**Activity:** Once you have read the records below, restate them word for word.

######

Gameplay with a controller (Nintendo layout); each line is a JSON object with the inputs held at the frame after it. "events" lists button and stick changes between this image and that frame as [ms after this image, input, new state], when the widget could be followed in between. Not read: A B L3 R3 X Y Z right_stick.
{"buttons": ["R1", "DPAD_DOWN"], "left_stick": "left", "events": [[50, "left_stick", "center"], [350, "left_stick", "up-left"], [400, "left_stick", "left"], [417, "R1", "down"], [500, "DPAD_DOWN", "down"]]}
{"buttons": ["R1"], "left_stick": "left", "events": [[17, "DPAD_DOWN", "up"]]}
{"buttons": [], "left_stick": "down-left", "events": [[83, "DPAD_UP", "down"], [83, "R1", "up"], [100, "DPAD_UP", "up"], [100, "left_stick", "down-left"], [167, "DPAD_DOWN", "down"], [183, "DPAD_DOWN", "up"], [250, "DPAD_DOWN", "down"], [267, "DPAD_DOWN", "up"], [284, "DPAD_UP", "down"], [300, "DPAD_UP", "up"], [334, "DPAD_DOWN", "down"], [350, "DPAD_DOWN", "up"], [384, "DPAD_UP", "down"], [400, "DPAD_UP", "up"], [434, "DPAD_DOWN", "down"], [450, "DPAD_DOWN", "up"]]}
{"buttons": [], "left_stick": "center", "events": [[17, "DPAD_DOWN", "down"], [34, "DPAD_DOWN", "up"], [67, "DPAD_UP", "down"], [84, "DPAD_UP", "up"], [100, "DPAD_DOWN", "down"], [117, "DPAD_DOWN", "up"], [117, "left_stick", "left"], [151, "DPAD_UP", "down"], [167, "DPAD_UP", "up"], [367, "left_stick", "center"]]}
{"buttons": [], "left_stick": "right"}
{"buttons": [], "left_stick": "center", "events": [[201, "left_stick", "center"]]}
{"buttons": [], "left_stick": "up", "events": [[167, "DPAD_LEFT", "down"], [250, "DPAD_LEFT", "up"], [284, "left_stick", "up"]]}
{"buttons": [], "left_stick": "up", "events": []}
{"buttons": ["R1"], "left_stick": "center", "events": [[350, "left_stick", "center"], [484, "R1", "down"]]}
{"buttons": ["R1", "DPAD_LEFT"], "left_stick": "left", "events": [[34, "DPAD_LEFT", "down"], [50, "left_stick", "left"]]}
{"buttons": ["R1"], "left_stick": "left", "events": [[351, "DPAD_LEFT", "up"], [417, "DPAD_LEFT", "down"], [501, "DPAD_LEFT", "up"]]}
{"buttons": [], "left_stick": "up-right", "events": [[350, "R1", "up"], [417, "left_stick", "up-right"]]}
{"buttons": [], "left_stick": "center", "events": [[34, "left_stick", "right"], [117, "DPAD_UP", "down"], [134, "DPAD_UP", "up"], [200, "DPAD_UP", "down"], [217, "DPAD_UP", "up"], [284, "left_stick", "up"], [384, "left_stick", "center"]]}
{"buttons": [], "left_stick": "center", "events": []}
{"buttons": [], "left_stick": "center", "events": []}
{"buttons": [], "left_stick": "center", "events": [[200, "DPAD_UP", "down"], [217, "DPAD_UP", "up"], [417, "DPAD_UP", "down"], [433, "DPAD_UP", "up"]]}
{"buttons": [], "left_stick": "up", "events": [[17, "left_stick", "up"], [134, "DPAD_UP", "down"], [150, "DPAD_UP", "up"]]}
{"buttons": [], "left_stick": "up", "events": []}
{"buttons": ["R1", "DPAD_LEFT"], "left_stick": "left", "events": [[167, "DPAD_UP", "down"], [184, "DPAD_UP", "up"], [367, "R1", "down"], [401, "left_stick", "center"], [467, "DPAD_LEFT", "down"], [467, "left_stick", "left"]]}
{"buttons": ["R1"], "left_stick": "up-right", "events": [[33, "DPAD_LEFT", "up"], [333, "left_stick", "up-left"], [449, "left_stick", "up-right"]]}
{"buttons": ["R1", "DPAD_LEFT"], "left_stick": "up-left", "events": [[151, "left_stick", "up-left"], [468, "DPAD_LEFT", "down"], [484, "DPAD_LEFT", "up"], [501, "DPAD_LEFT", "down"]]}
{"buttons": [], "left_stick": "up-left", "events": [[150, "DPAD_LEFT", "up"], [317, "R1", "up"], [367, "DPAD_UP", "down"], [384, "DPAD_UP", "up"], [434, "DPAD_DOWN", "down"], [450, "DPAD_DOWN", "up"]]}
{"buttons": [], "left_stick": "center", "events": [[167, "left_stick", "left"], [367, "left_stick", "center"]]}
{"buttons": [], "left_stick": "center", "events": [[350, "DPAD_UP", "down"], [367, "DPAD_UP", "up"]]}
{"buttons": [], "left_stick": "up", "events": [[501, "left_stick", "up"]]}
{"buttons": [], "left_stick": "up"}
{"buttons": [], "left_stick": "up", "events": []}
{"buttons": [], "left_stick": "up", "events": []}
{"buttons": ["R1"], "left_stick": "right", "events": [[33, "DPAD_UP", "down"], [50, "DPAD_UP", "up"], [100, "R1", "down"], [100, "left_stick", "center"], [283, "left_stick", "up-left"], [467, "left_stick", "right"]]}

######

**Answer box:**
Gameplay with a controller (Nintendo layout); each line is a JSON object with the inputs held at the frame after it. "events" lists button and stick changes between this image and that frame as [ms after this image, input, new state], when the widget could be followed in between. Not read: A B L3 R3 X Y Z right_stick.
{"buttons": ["R1", "DPAD_DOWN"], "left_stick": "left", "events": [[50, "left_stick", "center"], [350, "left_stick", "up-left"], [400, "left_stick", "left"], [417, "R1", "down"], [500, "DPAD_DOWN", "down"]]}
{"buttons": ["R1"], "left_stick": "left", "events": [[17, "DPAD_DOWN", "up"]]}
{"buttons": [], "left_stick": "down-left", "events": [[83, "DPAD_UP", "down"], [83, "R1", "up"], [100, "DPAD_UP", "up"], [100, "left_stick", "down-left"], [167, "DPAD_DOWN", "down"], [183, "DPAD_DOWN", "up"], [250, "DPAD_DOWN", "down"], [267, "DPAD_DOWN", "up"], [284, "DPAD_UP", "down"], [300, "DPAD_UP", "up"], [334, "DPAD_DOWN", "down"], [350, "DPAD_DOWN", "up"], [384, "DPAD_UP", "down"], [400, "DPAD_UP", "up"], [434, "DPAD_DOWN", "down"], [450, "DPAD_DOWN", "up"]]}
{"buttons": [], "left_stick": "center", "events": [[17, "DPAD_DOWN", "down"], [34, "DPAD_DOWN", "up"], [67, "DPAD_UP", "down"], [84, "DPAD_UP", "up"], [100, "DPAD_DOWN", "down"], [117, "DPAD_DOWN", "up"], [117, "left_stick", "left"], [151, "DPAD_UP", "down"], [167, "DPAD_UP", "up"], [367, "left_stick", "center"]]}
{"buttons": [], "left_stick": "right"}
{"buttons": [], "left_stick": "center", "events": [[201, "left_stick", "center"]]}
{"buttons": [], "left_stick": "up", "events": [[167, "DPAD_LEFT", "down"], [250, "DPAD_LEFT", "up"], [284, "left_stick", "up"]]}
{"buttons": [], "left_stick": "up", "events": []}
{"buttons": ["R1"], "left_stick": "center", "events": [[350, "left_stick", "center"], [484, "R1", "down"]]}
{"buttons": ["R1", "DPAD_LEFT"], "left_stick": "left", "events": [[34, "DPAD_LEFT", "down"], [50, "left_stick", "left"]]}
{"buttons": ["R1"], "left_stick": "left", "events": [[351, "DPAD_LEFT", "up"], [417, "DPAD_LEFT", "down"], [501, "DPAD_LEFT", "up"]]}
{"buttons": [], "left_stick": "up-right", "events": [[350, "R1", "up"], [417, "left_stick", "up-right"]]}
{"buttons": [], "left_stick": "center", "events": [[34, "left_stick", "right"], [117, "DPAD_UP", "down"], [134, "DPAD_UP", "up"], [200, "DPAD_UP", "down"], [217, "DPAD_UP", "up"], [284, "left_stick", "up"], [384, "left_stick", "center"]]}
{"buttons": [], "left_stick": "center", "events": []}
{"buttons": [], "left_stick": "center", "events": []}
{"buttons": [], "left_stick": "center", "events": [[200, "DPAD_UP", "down"], [217, "DPAD_UP", "up"], [417, "DPAD_UP", "down"], [433, "DPAD_UP", "up"]]}
{"buttons": [], "left_stick": "up", "events": [[17, "left_stick", "up"], [134, "DPAD_UP", "down"], [150, "DPAD_UP", "up"]]}
{"buttons": [], "left_stick": "up", "events": []}
{"buttons": ["R1", "DPAD_LEFT"], "left_stick": "left", "events": [[167, "DPAD_UP", "down"], [184, "DPAD_UP", "up"], [367, "R1", "down"], [401, "left_stick", "center"], [467, "DPAD_LEFT", "down"], [467, "left_stick", "left"]]}
{"buttons": ["R1"], "left_stick": "up-right", "events": [[33, "DPAD_LEFT", "up"], [333, "left_stick", "up-left"], [449, "left_stick", "up-right"]]}
{"buttons": ["R1", "DPAD_LEFT"], "left_stick": "up-left", "events": [[151, "left_stick", "up-left"], [468, "DPAD_LEFT", "down"], [484, "DPAD_LEFT", "up"], [501, "DPAD_LEFT", "down"]]}
{"buttons": [], "left_stick": "up-left", "events": [[150, "DPAD_LEFT", "up"], [317, "R1", "up"], [367, "DPAD_UP", "down"], [384, "DPAD_UP", "up"], [434, "DPAD_DOWN", "down"], [450, "DPAD_DOWN", "up"]]}
{"buttons": [], "left_stick": "center", "events": [[167, "left_stick", "left"], [367, "left_stick", "center"]]}
{"buttons": [], "left_stick": "center", "events": [[350, "DPAD_UP", "down"], [367, "DPAD_UP", "up"]]}
{"buttons": [], "left_stick": "up", "events": [[501, "left_stick", "up"]]}
{"buttons": [], "left_stick": "up"}
{"buttons": [], "left_stick": "up", "events": []}
{"buttons": [], "left_stick": "up", "events": []}
{"buttons": ["R1"], "left_stick": "right", "events": [[33, "DPAD_UP", "down"], [50, "DPAD_UP", "up"], [100, "R1", "down"], [100, "left_stick", "center"], [283, "left_stick", "up-left"], [467, "left_stick", "right"]]}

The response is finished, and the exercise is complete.